A hall of fame reminder of Minnesota strengths


Cooperative organizations paused this past week to induct Minnesota cooperative leader and educator Ed Slettom into the national Cooperative Hall of Fame, acknowledging that his work over four decades in Minnesota reached beyond the state and helped promote development and democracy throughout the United States and around the globe.

Minnesotans should pause and consider his legacy as they again work on overcoming market problems and try to revive and rebuild communities and industries laid waste by the severe recession.

Minnesota is the most cooperatively organized state in the nation based on number of co-op enterprises incorporated and operating here. These co-ops range in size from small community cemetery associations and neighborhood food co-ops on up to CHS Inc. of Inver Grove Heights, the largest farmer-owned marketing and supply company in the nation, and AgriBank FCB of St. Paul, the nation’s largest financial co-op.

Senior housing co-ops, healthcare co-ops such as HealthPartners Inc. of Bloomington, worker-owned co-op enterprises and rural electric, telephone and related communications and utility firms are living proof that Minnesotans mean business.

These companies stay put; they don’t pack up and run off around the world to exploit cheap labor, to avoid citizenship fees (taxes), or attempt to undermine standards of living back home.

These Minnesotans pool resources to overcome market problems for producers, consumers and workers.

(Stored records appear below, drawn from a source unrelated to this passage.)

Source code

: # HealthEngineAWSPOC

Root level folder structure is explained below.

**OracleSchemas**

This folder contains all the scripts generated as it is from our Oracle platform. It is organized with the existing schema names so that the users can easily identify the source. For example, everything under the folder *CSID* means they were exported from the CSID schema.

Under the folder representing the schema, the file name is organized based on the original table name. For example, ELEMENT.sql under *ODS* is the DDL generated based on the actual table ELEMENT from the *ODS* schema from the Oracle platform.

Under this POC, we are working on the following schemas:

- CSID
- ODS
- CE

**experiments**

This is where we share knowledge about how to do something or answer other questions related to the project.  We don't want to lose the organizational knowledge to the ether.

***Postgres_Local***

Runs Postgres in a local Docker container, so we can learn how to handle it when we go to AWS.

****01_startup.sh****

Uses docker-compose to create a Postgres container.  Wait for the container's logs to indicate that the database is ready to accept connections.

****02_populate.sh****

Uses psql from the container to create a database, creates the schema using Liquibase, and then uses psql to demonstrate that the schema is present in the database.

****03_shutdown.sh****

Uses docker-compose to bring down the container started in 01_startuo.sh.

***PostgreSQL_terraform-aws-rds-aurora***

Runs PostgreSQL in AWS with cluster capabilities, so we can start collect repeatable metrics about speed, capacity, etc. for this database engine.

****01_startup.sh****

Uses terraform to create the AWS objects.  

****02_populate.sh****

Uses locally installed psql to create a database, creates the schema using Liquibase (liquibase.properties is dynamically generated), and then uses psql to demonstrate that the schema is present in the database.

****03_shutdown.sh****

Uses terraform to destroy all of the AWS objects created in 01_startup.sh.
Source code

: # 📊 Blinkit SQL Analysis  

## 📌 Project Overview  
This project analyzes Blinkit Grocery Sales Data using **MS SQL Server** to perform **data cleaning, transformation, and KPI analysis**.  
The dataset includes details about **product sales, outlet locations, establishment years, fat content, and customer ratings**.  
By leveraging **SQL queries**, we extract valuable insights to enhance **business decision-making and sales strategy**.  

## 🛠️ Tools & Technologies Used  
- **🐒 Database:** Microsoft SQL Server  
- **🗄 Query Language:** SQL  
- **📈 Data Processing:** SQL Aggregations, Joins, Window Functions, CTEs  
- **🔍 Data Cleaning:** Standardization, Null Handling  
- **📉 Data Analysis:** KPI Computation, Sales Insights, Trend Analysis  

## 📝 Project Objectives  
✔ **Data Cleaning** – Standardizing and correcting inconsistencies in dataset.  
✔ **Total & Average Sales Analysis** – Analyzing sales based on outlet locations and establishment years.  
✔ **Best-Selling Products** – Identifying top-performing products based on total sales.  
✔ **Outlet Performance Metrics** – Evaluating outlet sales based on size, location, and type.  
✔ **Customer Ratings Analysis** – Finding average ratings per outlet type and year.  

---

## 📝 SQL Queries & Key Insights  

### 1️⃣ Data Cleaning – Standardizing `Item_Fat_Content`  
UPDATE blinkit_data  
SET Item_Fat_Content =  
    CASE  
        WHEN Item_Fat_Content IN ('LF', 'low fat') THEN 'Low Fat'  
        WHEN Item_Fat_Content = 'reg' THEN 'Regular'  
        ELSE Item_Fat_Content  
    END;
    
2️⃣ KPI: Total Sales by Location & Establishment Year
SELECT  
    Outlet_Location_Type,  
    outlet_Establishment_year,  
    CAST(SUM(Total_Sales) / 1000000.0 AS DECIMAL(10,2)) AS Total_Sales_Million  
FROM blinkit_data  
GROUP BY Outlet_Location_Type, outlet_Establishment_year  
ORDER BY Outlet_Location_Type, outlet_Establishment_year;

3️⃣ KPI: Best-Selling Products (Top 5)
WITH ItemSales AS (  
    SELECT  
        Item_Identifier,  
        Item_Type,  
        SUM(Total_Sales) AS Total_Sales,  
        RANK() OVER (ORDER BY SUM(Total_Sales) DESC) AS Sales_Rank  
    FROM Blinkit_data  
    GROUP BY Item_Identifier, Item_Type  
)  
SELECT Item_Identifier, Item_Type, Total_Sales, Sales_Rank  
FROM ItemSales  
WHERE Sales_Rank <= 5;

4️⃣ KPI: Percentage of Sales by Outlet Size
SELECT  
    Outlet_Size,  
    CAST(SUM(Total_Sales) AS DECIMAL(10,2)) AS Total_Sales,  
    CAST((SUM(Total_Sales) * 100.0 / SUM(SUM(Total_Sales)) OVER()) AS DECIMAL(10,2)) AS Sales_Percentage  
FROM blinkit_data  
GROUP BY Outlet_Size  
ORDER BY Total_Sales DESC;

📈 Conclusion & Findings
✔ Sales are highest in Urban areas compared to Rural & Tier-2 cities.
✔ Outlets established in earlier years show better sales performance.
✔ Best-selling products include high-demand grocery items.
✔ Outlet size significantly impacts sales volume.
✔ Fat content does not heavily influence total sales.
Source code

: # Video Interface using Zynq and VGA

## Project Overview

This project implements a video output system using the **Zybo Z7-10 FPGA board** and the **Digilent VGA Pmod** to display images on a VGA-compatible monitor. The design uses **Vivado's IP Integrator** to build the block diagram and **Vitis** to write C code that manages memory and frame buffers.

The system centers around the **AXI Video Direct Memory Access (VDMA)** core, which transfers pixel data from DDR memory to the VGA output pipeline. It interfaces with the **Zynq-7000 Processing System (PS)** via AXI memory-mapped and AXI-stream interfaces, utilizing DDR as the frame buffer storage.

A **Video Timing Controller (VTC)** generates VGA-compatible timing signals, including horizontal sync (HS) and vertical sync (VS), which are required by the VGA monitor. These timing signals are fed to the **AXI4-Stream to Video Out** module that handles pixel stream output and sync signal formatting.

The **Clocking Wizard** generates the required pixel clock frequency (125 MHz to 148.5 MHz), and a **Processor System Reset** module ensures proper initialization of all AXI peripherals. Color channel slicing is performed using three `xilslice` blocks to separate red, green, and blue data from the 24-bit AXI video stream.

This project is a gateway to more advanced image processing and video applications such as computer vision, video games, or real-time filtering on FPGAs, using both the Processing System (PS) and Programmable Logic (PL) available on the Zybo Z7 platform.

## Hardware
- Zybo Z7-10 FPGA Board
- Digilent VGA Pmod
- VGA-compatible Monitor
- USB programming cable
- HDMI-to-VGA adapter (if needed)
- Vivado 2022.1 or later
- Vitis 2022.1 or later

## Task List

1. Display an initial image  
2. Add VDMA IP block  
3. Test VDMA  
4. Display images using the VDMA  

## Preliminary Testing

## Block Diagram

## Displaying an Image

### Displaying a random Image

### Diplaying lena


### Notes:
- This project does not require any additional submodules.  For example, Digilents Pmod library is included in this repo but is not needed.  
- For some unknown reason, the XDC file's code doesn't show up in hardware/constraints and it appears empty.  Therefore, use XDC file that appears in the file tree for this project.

They create enterprises to provide the goods and services they want, and, they prefer to do it in their own communities.

Early settlers often brought knowledge of cooperatives from Northern Europe to the Minnesota frontier to create the enterprises they needed to reach markets and secure goods and services. Subsequent generations followed their forbearers’ models, and continue to operate and build cooperative enterprises throughout the state. These models are especially important now as communities and neighborhoods in Minnesota explore tools for reinvigorating the economy.

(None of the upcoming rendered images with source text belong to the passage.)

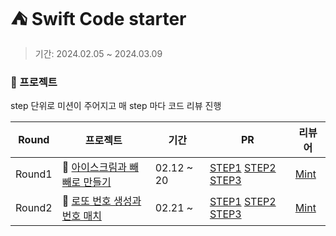 # ⛺️ Swift Code starter
>기간:  2024.02.05 ~ 2024.03.09

### 📁 프로젝트
step 단위로 미션이 주어지고 매 step 마다 코드 리뷰 진행

|Round|프로젝트|기간|PR|리뷰어|
|------|------|--|---|----|
|Round1|🍦 [아이스크림과 빼빼로 만들기](https://github.com/chaehyunp/swift-starter-Round1/tree/ss_14_smolder)|02.12 ~ 20|[STEP1](https://github.com/yagom-academy/swift-starter-Round1/pull/883)  [STEP2](https://github.com/yagom-academy/swift-starter-Round1/pull/893)  [STEP3](https://github.com/yagom-academy/swift-starter-Round1/pull/896)| [Mint](https://github.com/mint3382)|
|Round2|🔢 [로또 번호 생성과 번호 매치](https://github.com/chaehyunp/swift-starter-Round2/tree/ss_14_smolder)|02.21 ~ |[STEP1](https://github.com/yagom-academy/swift-starter-Round2/pull/713) [STEP2](https://github.com/yagom-academy/swift-starter-Round2/pull/714) [STEP3](https://github.com/yagom-academy/swift-starter-Round2/pull/718) | [Mint](https://github.com/mint3382)|
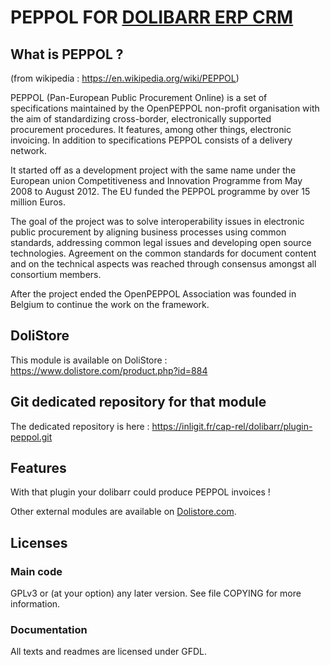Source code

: # PEPPOL FOR [DOLIBARR ERP CRM](https://www.dolibarr.org)

## What is PEPPOL ?

(from wikipedia : https://en.wikipedia.org/wiki/PEPPOL)

PEPPOL (Pan-European Public Procurement Online) is a set of specifications maintained by the OpenPEPPOL non-profit organisation with the aim of standardizing cross-border, electronically supported procurement procedures. It features, among other things, electronic invoicing. In addition to specifications PEPPOL consists of a delivery network.

It started off as a development project with the same name under the European union Competitiveness and Innovation Programme from May 2008 to August 2012. The EU funded the PEPPOL programme by over 15 million Euros.

The goal of the project was to solve interoperability issues in electronic public procurement by aligning business processes using common standards, addressing common legal issues and developing open source technologies. Agreement on the common standards for document content and on the technical aspects was reached through consensus amongst all consortium members.

After the project ended the OpenPEPPOL Association was founded in Belgium to continue the work on the framework.

## DoliStore

This module is available on DoliStore : https://www.dolistore.com/product.php?id=884

## Git dedicated repository for that module

The dedicated repository is here : https://inligit.fr/cap-rel/dolibarr/plugin-peppol.git

## Features

With that plugin your dolibarr could produce PEPPOL invoices !

Other external modules are available on [Dolistore.com](https://www.dolistore.com).

## Licenses

### Main code

GPLv3 or (at your option) any later version. See file COPYING for more information.

### Documentation

All texts and readmes are licensed under GFDL.
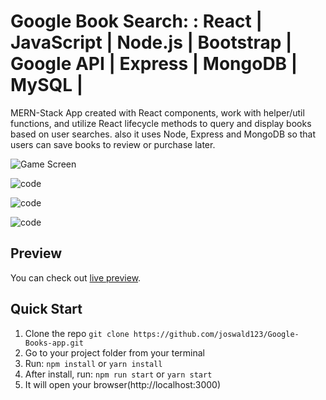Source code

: # Google Book Search: : React | JavaScript | Node.js | Bootstrap | Google API | Express | MongoDB | MySQL | 

MERN-Stack App created with React components, work with helper/util functions, and utilize React lifecycle methods to query and display books based on user searches. also it uses Node, Express and MongoDB so that users can save books to review or purchase later.


![Game Screen](client/src/assets/imgs/Capture1.PNG)

![code](client/src/assets/imgs/Capture2.PNG)  

![code](client/src/assets/imgs/Capture3.PNG)  

![code](client/src/assets/imgs/Capture-Google-API.PNG)  


## Preview

You can check out [live preview](https://google-books-search-myapp.herokuapp.com/).

## Quick Start
1.  Clone the repo `git clone https://github.com/joswald123/Google-Books-app.git`
2.  Go to your project folder from your terminal
3.  Run: `npm install` or `yarn install`
4.  After install, run: `npm run start` or `yarn start`
5.  It will open your browser(http://localhost:3000)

This is why the national recognition of Ed Slettom was so timely. As a vocational agriculture educator, a Minnesota deputy commissioner of Agriculture, and head of the former Minnesota Association of Cooperatives for three decades, Slettom saw that subsequent generations of Minnesotans learned how to form, use, govern and manage co-op firms.

Slettom held cooperative education and training conferences for more than 9,000 Minnesota high school students during his years at the Minnesota association, and he organized trips to national training conferences for more than 500 state officers of 4-H, FFA, FHA and Vocational Education Clubs. At the same time, he held annual conferences for co-op board members and managers to keep current on issues of governance, law, accounting and public affairs.

Away from Minnesota, he served on the board of directors for the Cooperative League of the USA that is now known as the National Cooperative Business Association, and on the board for the National Council of Farmer Cooperatives. He led study teams for Minnesotans and other Americans to help Third World countries develop co-ops in remote areas. And he used his contacts with Minnesota members of Congress and with Vice President Walter Mondale to help launch the National Cooperative Bank in Washington that helps new co-ops with capital formation.

Helping to keep Minnesota’s tradition of cooperative enterprise alive, Slettom was a major fundraiser and driver for turning the Andrew Volstead family home at Granite Falls into a museum. Volstead, a Republican congressman from southwestern Minnesota, was instrumental in the House of Representatives passing the Capper-Volstead Act that remains the most important federal business code for co-ops.

This is a legacy Minnesota can again build upon. Slettom kept new generations of Minnesotans prepared to use cooperative tools.

Slettom was inducted into the Cooperative Hall of Fame on May 7 in ceremonies at the National Press Club in Washington. Details of that honor can be found at the Cooperative Network website for the combined Minnesota and Wisconsin co-op trade association, at www.cooperativenetwork.coop.